Und es geht doch in die richtige Richtung. Vor kurzem veröffentlichte die britische Regierungsbehörde Public Health England einen ausführlichen Bericht über das „Dampfen“ von E-Zigaretten. Der, von der Professorin Ann McNeill und Professor Peter Hajek beaufsichtigte Bericht, bestätigt das „Dampfen“ von E-Zigaretten als seriöse Alternative zu herkömmlichen Zigaretten. Außerdem attestiert er dem „Dampf“ von E-Zigaretten ein weit geringeres Risiko, als es beim Rauchen von normalen Zigaretten der Fall ist. Experten sprechen beim „Dampfen“ von E-Zigaretten von 95% weniger Risiko.

 Kann das „Dampfen“ von E-Zigaretten bei der Vermeidung von Munderkrankungen helfen?

 Nun hat auch die British Dental Health Foundation, kurz BDHF, auf diesen Bericht reagiert. Die BDHF ist eine der weltweit führenden, unabhängigen Organisationen für Mundgesundheit, die ihren Hauptsitz in Großbritannien hat.

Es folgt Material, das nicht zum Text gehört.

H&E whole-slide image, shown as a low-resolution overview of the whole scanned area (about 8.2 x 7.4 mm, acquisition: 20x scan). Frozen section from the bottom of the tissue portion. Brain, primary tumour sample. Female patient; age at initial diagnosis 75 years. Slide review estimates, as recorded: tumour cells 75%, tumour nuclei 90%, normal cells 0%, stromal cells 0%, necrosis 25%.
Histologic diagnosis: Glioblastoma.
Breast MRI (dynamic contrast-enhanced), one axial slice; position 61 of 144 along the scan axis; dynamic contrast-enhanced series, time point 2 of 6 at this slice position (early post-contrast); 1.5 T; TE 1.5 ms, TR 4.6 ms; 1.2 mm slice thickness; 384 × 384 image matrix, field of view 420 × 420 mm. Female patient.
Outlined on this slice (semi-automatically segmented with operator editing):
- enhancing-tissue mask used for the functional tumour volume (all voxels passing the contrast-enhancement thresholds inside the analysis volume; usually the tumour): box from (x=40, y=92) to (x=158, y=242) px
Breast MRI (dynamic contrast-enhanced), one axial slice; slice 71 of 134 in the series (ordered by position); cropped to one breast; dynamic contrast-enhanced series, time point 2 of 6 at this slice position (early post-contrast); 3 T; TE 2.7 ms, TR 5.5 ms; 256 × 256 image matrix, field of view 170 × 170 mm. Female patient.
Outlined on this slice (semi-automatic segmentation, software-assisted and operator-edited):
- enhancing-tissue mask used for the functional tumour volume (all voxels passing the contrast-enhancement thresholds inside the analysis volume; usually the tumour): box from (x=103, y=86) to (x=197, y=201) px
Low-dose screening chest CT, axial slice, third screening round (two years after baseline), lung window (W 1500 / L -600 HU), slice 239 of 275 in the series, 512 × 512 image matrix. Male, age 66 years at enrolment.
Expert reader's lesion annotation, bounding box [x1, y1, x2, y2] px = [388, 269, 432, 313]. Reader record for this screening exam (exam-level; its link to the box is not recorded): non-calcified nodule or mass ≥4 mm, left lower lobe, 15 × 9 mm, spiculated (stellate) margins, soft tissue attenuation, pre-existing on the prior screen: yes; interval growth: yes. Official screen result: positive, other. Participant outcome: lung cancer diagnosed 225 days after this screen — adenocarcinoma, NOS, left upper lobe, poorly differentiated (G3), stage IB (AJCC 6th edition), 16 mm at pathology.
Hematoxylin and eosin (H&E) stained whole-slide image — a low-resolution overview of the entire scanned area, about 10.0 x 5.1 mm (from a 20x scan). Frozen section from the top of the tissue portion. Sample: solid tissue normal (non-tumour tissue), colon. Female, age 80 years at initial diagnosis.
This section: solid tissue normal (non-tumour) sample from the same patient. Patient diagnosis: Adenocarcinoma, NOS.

Wie auf „dentalhealth.org“ zu lesen, hat die Organisation die Ergebnisse des Berichts zum Anlass genommen, um auf die E-Zigarette als Hilfe zur Vermeidung von Mundkrebs hinzuweisen. Jährlich erkranken in Großbritannien ca. siebentausend Menschen an dieser Krankheit und viele Fälle sind auf das Rauchen herkömmlicher Zigaretten zurückzuführen.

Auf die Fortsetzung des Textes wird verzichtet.